L2/00-191

From:  Asmus Freytag
Date:  June 20, 2000

Normalization and case folding for identifier matching

At 09:32 AM 6/17/00 -0800, Mark Davis wrote:
>My view is that NFKC is generally appropriate for cases where identifiers
>are case-insensitive, but otherwise reasonable people may disagree with me


The issue with the 'K' forms of the Normalization is twofold:

1) the set of compatibility mappings in Unicode 3.0 has 16 different
    sub-types, reflecting a wide variety of relations between characters and
    their 'compatibility equivalents'. Because of this wide range, it's
    harder for implementers to understand the consequences of applying
    forms K, compared to say, case folding.

2) some sub-types of compatibility mappings appear consistent in Version 3.0,
    but will look screwy when taking into account the imminent extensions.
    The existing characters for mathematical variables would be folded, but
    the characters to be added would not. Black Letter H would be, but Fraktur
    D would not.

However, there are some sub-types of compatibility mappings for which
Mark's oft-repeated "they are just formatting differences" would be quite
valid (half-width/full-width and no-break come to mind).

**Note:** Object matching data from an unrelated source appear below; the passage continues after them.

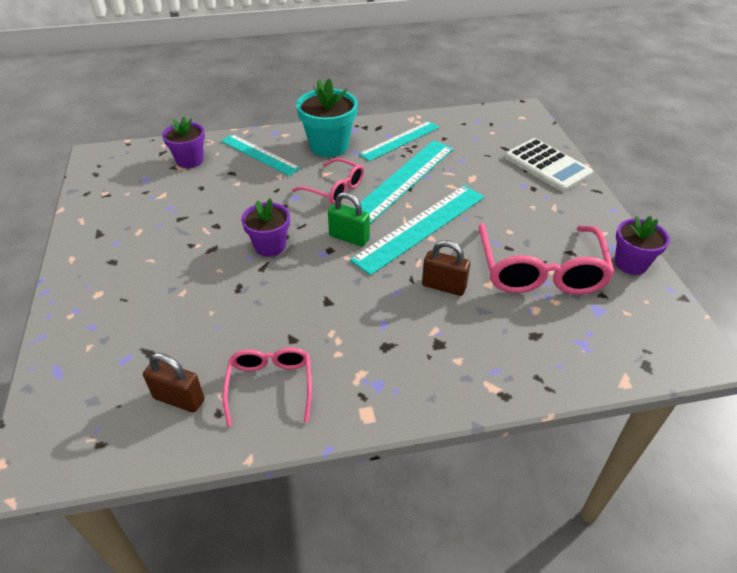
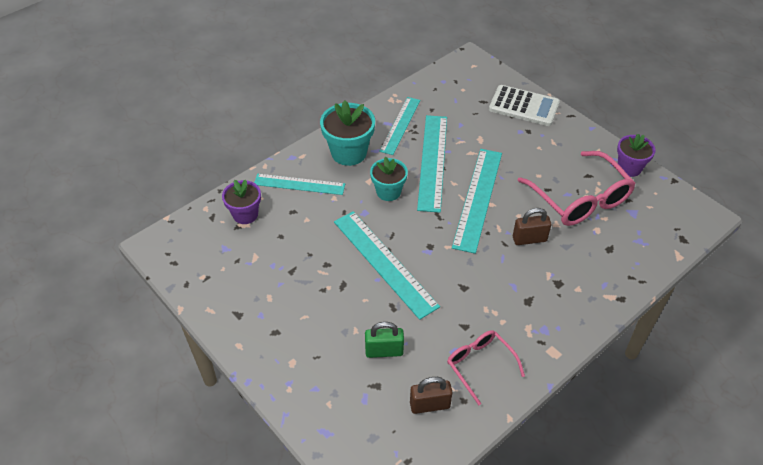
camera: 30 degrees left, 5 degrees up
(270, 246) = (384, 263): purple flower pot -> turquoise ruler
(334, 189) = (388, 192): pink glasses -> turquoise flower pot
(349, 238) = (435, 230): green padlock -> green padlock (384, 351)

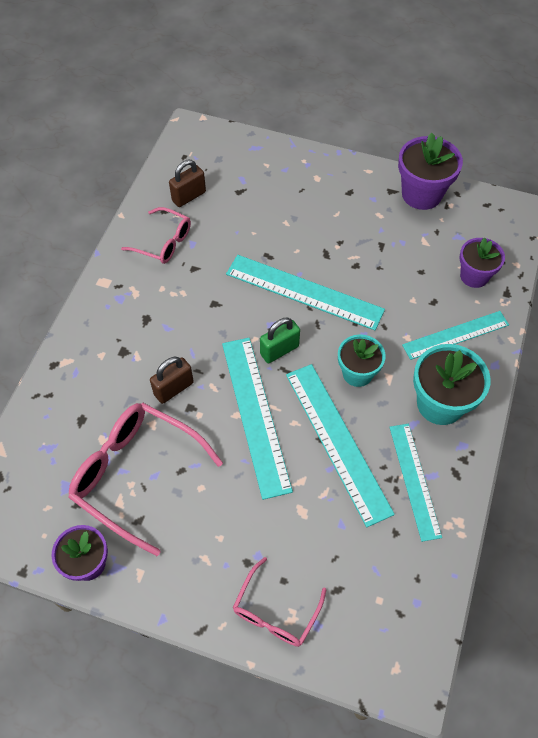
camera: 150 degrees right, 10 degrees up
(216, 298) = (421, 194): none -> purple flower pot
(384, 351) = (250, 217): green padlock -> green padlock (279, 350)
(524, 106) = (275, 611): white calculator -> pink glasses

There are additional sub-types that have 'loss-less' compatibility
mappings, and therefore are best folded (I like to think of these as 'near
canonical equivalents). I'm of course referring to the  initial/ medial/
final/ isolated Arabic letter variants. One could argue that the <fraction>
mappings belong here as well.

The correct approach then would be to suggest the use of a different
normalization form, one that makes exceptions for some of more problematic
sub-types of compatibility mappings. I like to call this form "KR" for
"Kompatibility with Restraint".

I'm not sure whether we can fix the existing forms K. I understand that the
*canonical* form C has been endorsed by the W3C and needs therefore to
adhere to the stability guarantee that was made at the time. I am not aware
that such external normative reference exists to forms K. However, nothing
prevents UTC from doing the right thing, defining forms KR, if necessary as
new normalization forms, and to stop endorsing or recommending the
problematic forms K in their existing blanket form.

Specifically:

Forms KR would include these compatibility sub-types:

<initial>
<medial>
<final>
<isolated>
<no-break>
<narrow>
<wide>
<vertical>
<small>
<square>
<fraction>


Forms KR would exclude these compatibility sub-types:
<font>
<super>
<sub>
<circle> (*) see footnote

The <compat> sub-type, being the 'grab-bag' of characters
with compatibility relations that are not further
specified, and in some cases even questionable (2107) would need to be
analyzed once, in case-by-case approach. Some examples:

Roman Numerals: KR
Parenthesized: KR
CJK and Radicals compats: KR

Dotted Alphanumerics: probably KR
Ligatures: probably KR
Telegraph symbols: probably KR

Euler Constant: not-KR
Alef Symbol, etc.: not-KR

Spacing accents (mapped to SP + combining accents): ??

etc, etc.

A./

(*) I thought about this one for some time. Dropping the circle, i.e.
mapping (20) to 20 and forms K do, can lead to the suddenly 'bare' numbers
or letters to coalesce with adjacent words or numbers. That would be truly
counter intuitive to the user and is therefore best avoided. This issue
does not apply to the parenthesized composites.